大きな新緑の瞳が切れ味のよいナイフのように吊り上り、唇には歪んだ笑みが浮かぶ。
「ソ、ソフィー様?」
その表情の変化に、ラルスが焦りの声を出す。
やはり、学長よりも、この可愛らしい容姿を持つ少女の静かなる怒りの方が何倍も心臓に悪い。思わず出した右手が、どうしようもできずに宙に浮く。
それはラルスだけでなく、ルカの方も同様だった。二人はソフィーの並々ならぬ食へのこだわりを、この学院で誰よりも理解している。
だからこそ、ふつふつと煮えるような瞳をするソフィーに尻込みし、二の句が継げずにいた。
なんとフォローすべきか戸惑っていると、そこへトコトコと現れたのは銀星のファースだった。
「あ、ソフィー様。教室にハンカチをお忘れになって……」
最後まで言う前に、場の空気がおかしいことに気づいたのだろう、ファースの言葉が途中で途切れた。

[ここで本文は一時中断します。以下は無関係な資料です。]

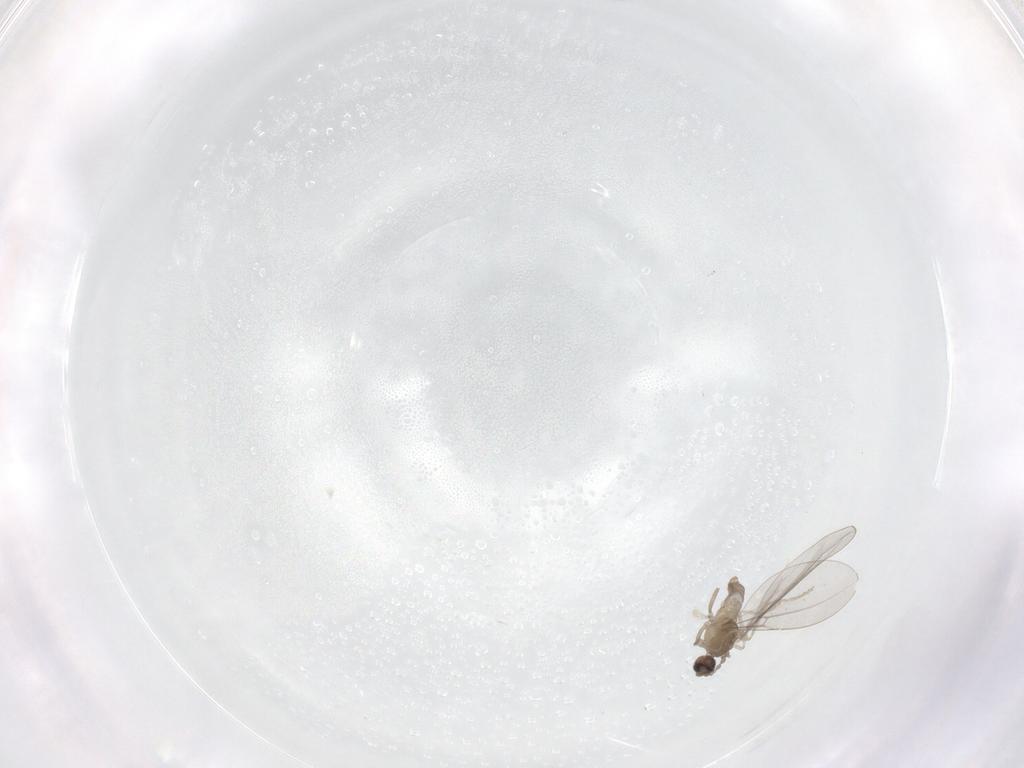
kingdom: Animalia
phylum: Arthropoda
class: Insecta
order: Diptera
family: Cecidomyiidae
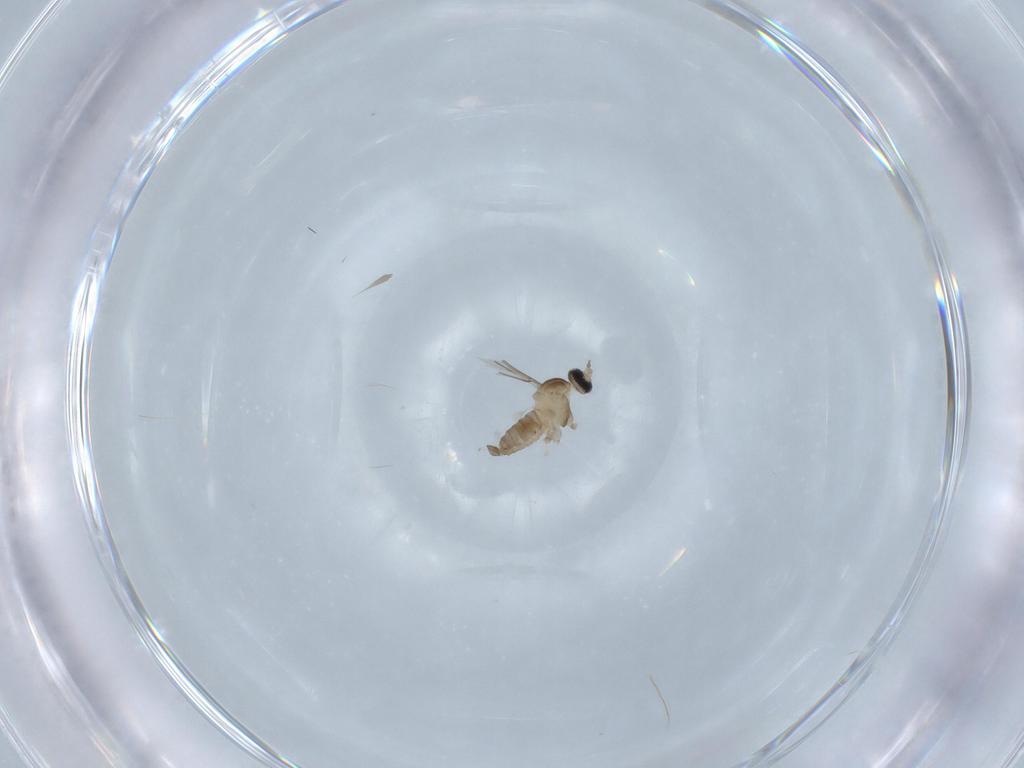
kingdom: Animalia
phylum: Arthropoda
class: Insecta
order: Diptera
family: Cecidomyiidae
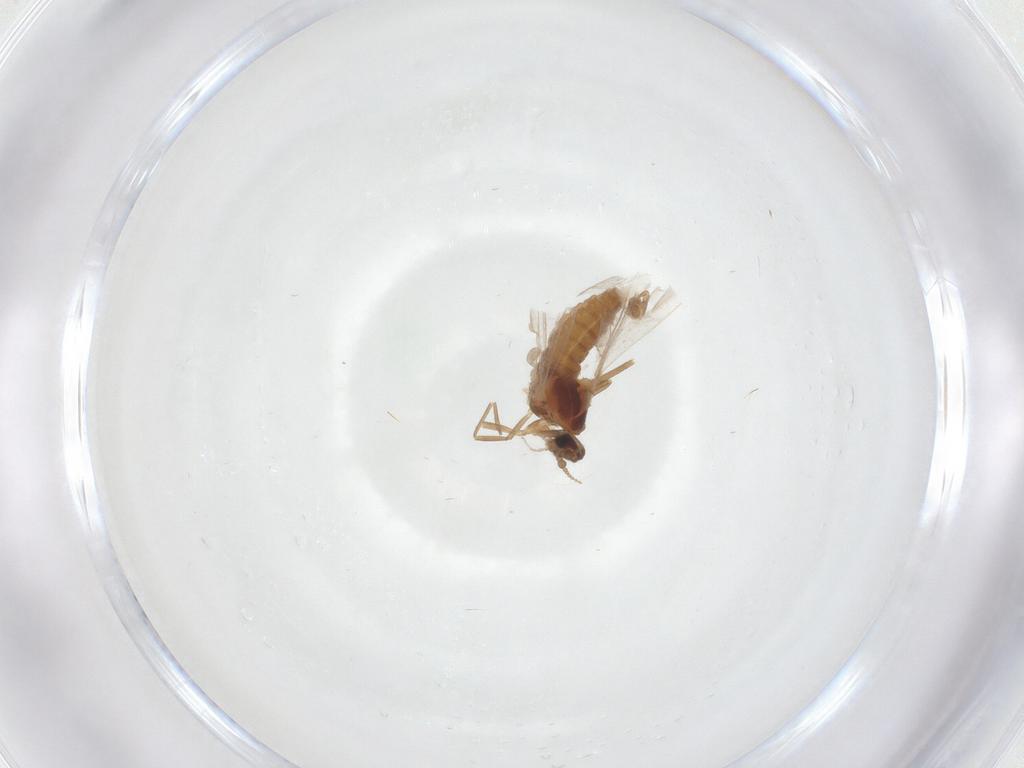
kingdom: Animalia
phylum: Arthropoda
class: Insecta
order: Diptera
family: Cecidomyiidae
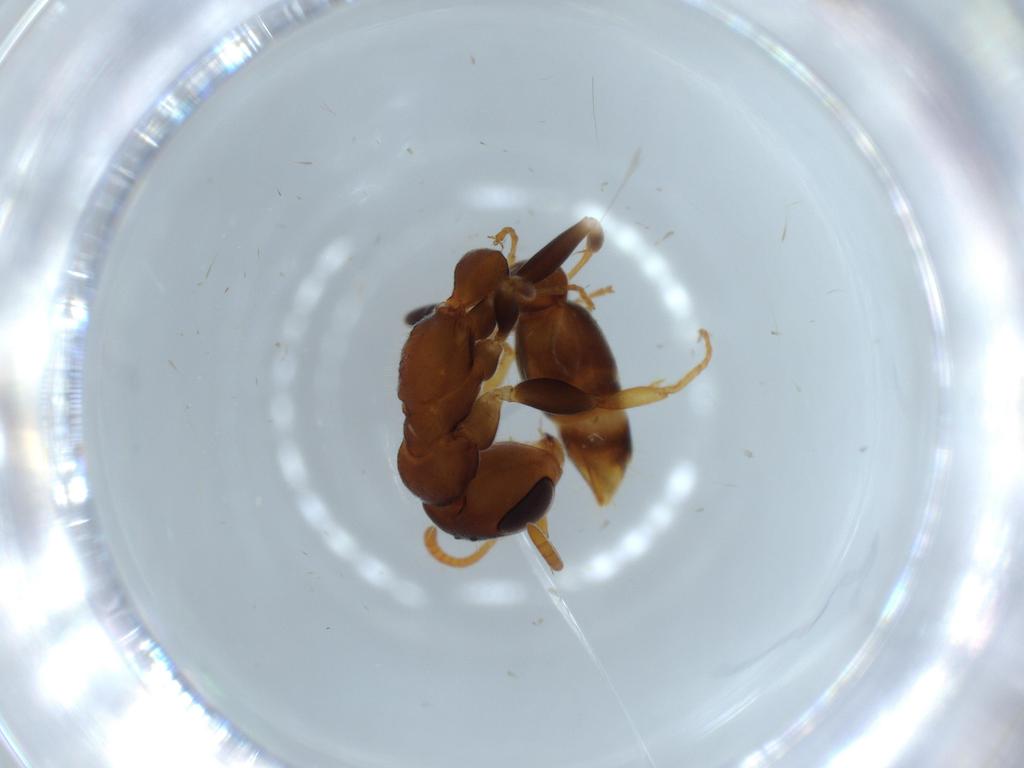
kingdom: Animalia
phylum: Arthropoda
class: Insecta
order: Hymenoptera
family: Formicidae
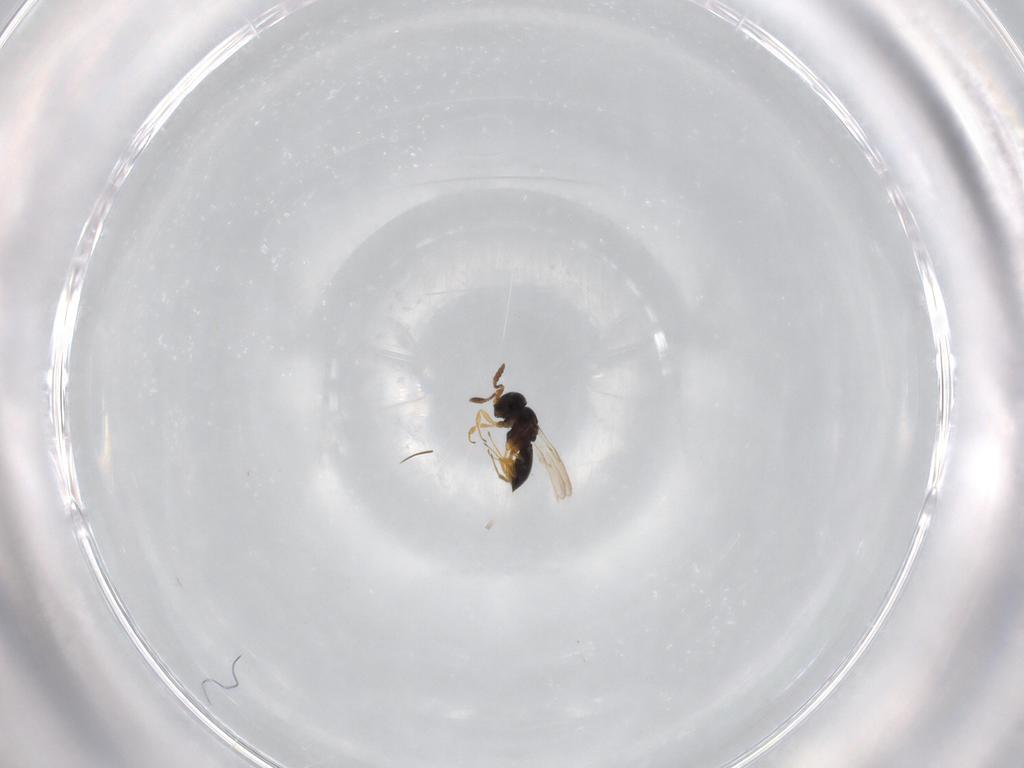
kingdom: Animalia
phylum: Arthropoda
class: Insecta
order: Hymenoptera
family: Scelionidae
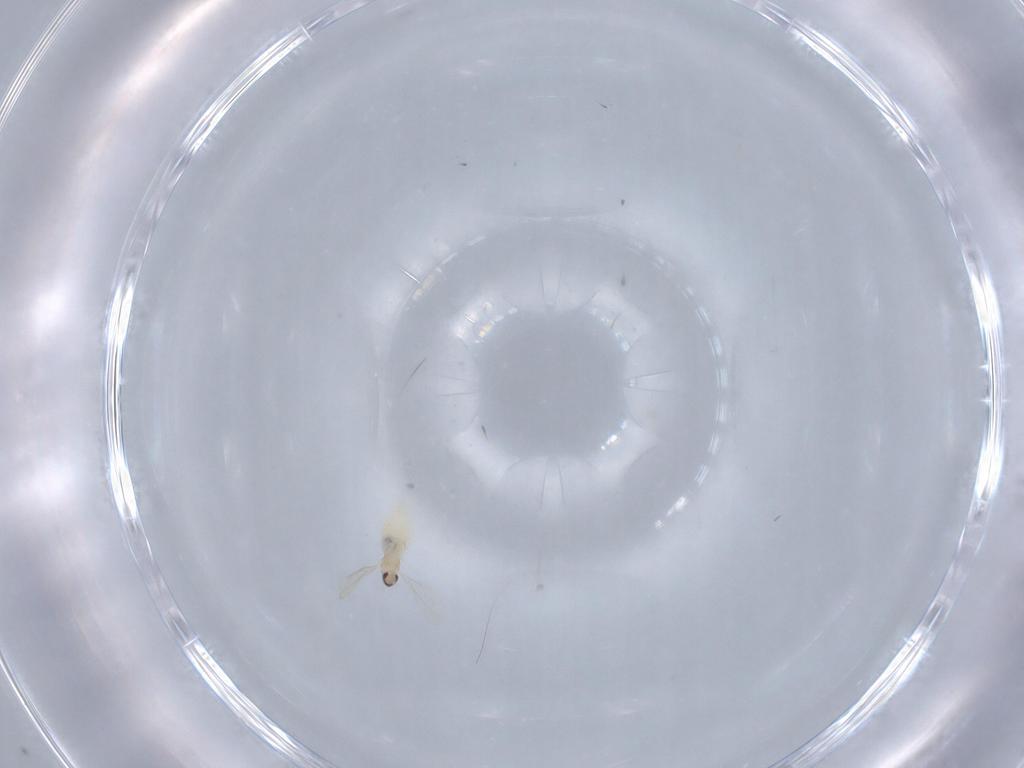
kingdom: Animalia
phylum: Arthropoda
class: Insecta
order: Diptera
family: Cecidomyiidae
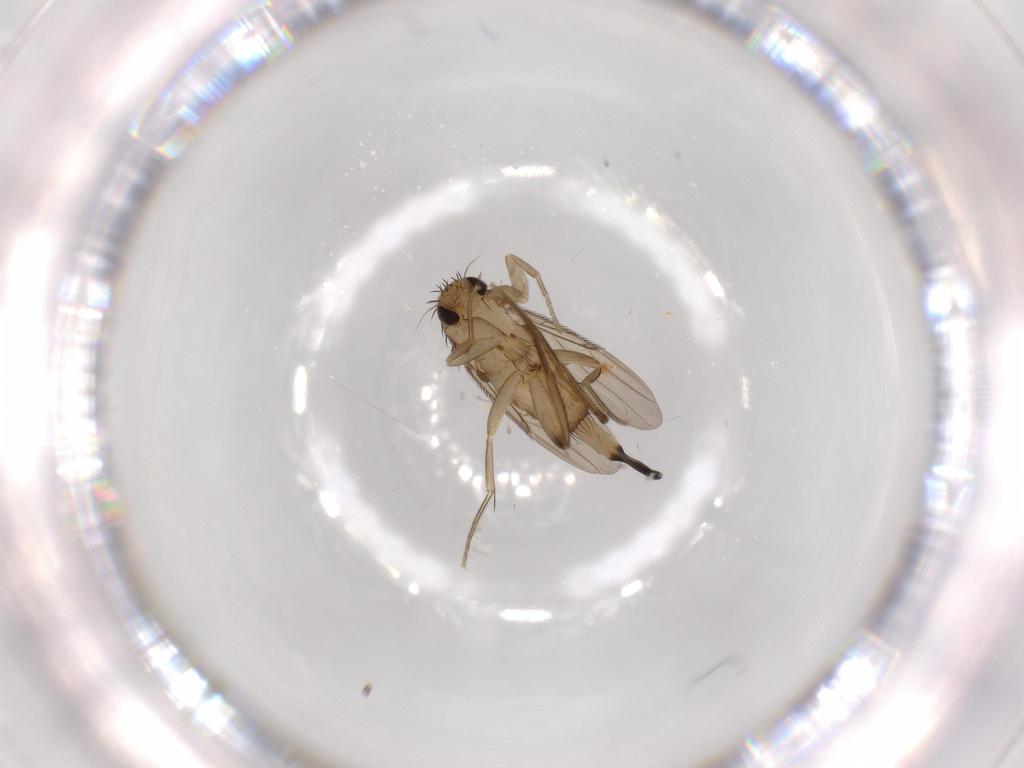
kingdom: Animalia
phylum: Arthropoda
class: Insecta
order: Diptera
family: Phoridae
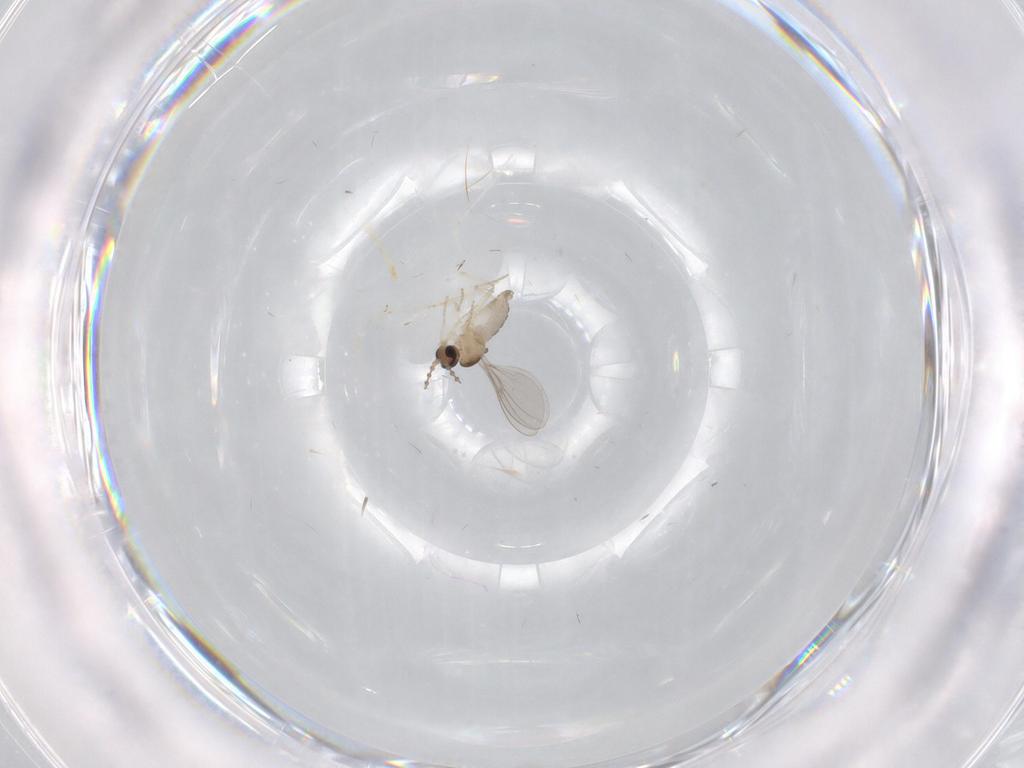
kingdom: Animalia
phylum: Arthropoda
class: Insecta
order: Diptera
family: Cecidomyiidae
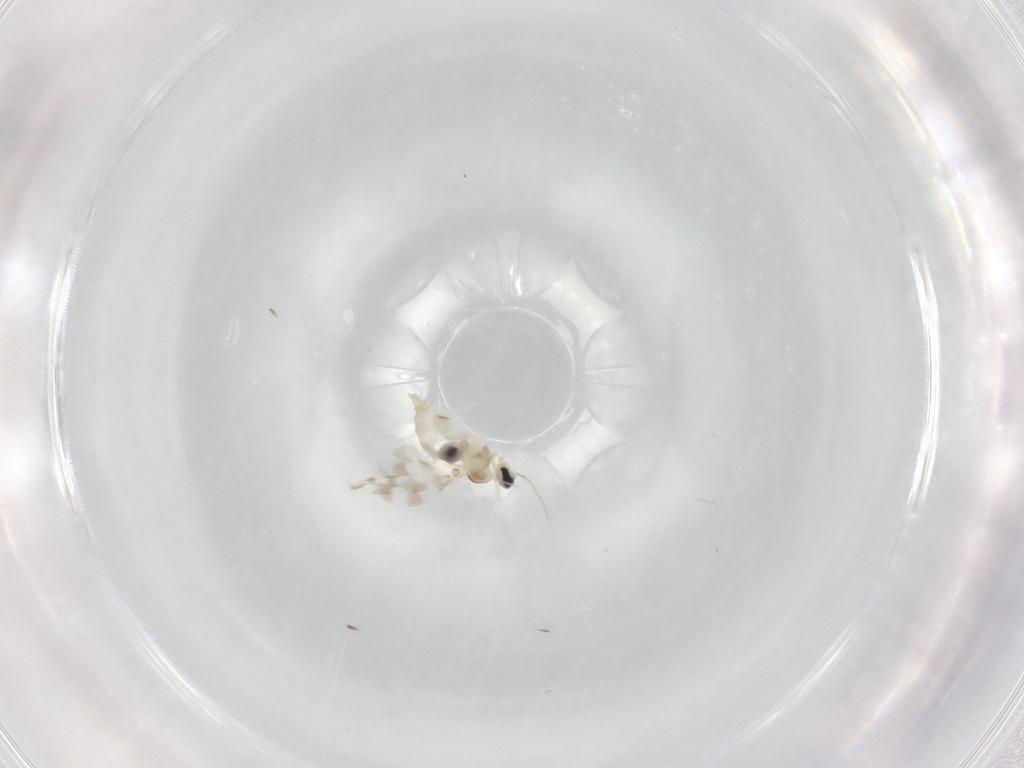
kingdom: Animalia
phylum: Arthropoda
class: Insecta
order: Diptera
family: Cecidomyiidae
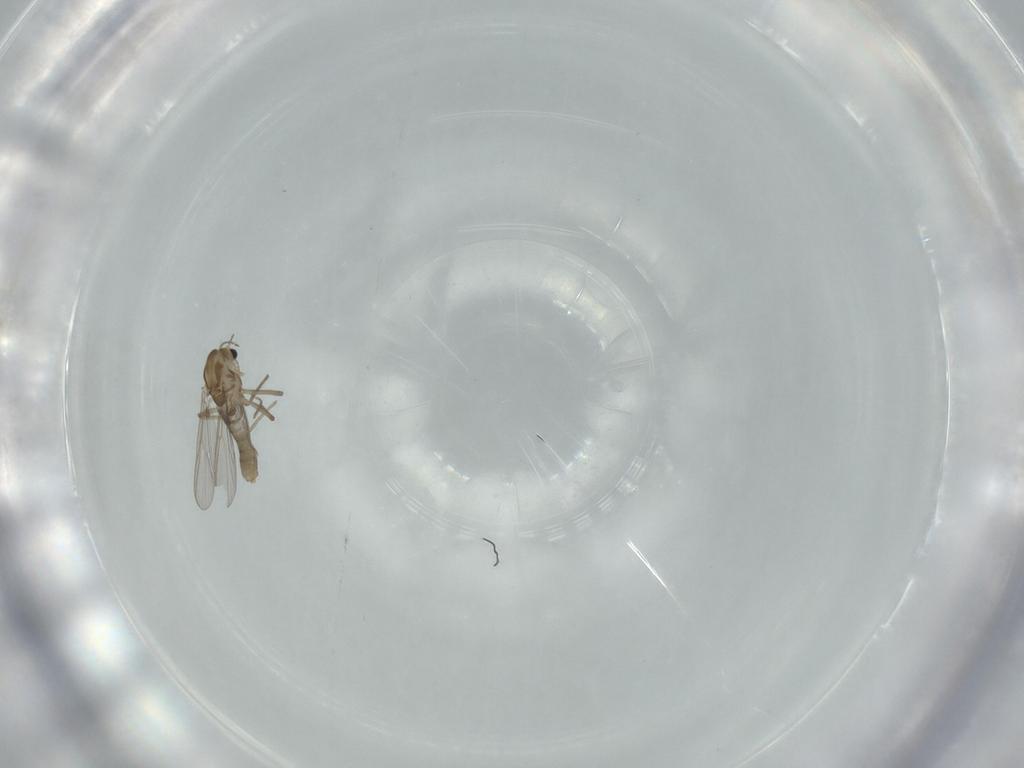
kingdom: Animalia
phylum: Arthropoda
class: Insecta
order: Diptera
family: Chironomidae
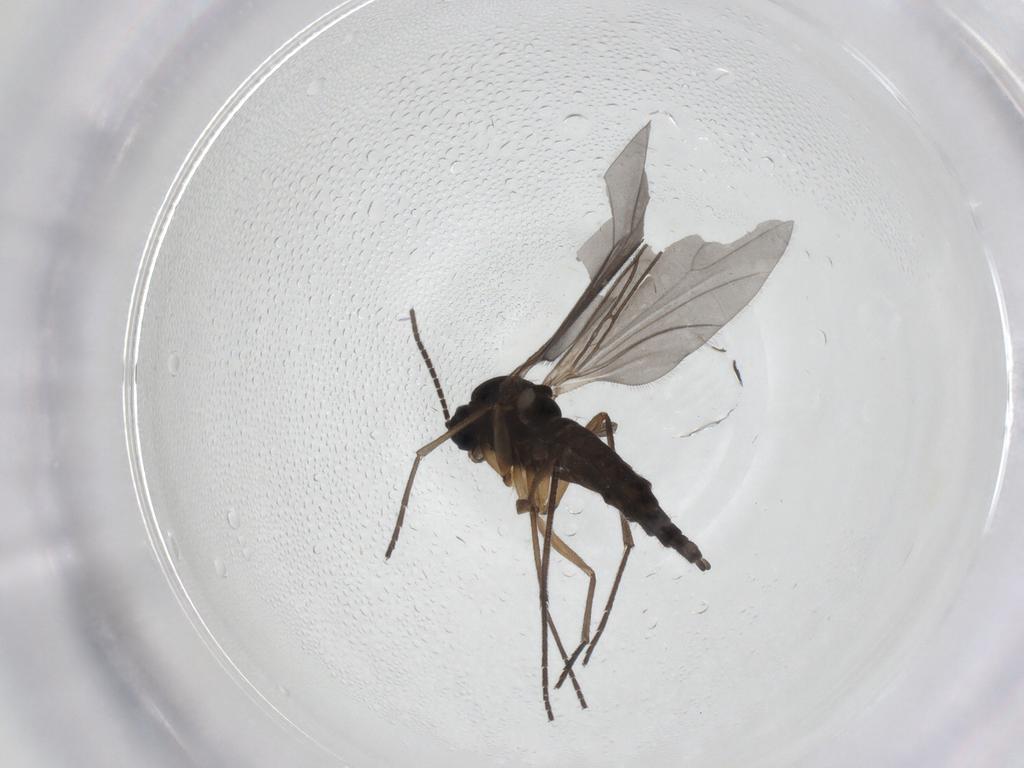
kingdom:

「ファース、ちょうどよかったわ! 貴方ちょっと来てくれない!?」
「へ? は、はい!」
いつもの雰囲気とは違うソフィーの迫力に、ファースの足が一歩下がる。それでもすぐさま返事をしたのは、ほとんど条件反射だ。
ロレンツオ・フォーセルに認められ、紫星を賜った少女にノーと返事をする選択権は、ファースだけでなく、銀星の生徒誰一人も持ち合わせていない。
いや、そうでなくとも、この気迫で求められてノーと言える人間がいったいどれほどいるだろう。それほどに、鬼気迫るものがあった。
「ラルス! 悪いけれど、手の空いている銀星がいたら、食堂に来るように伝えてちょうだい!」
「え? 銀星をですか?」
なぜ銀星を?
一瞬、ポカンと反芻したラルスだったが、すぐさまファース同様、二つ返事で引き受ける。こちらもほとんど条件反射だ。
「さあ、行くわよ!」
ソフィーに引きずられるように連れていかれるファースと、慌ててソフィーの後を追うルカ。
その後姿をしばし唖然と見ていたラルスだったが、すぐさま我に返り、銀星の教室へと急いだ。
――――その後、食堂へと走る銀星たちの姿が目撃され、深夜遅くまで食堂の明かりが消えることはなかった。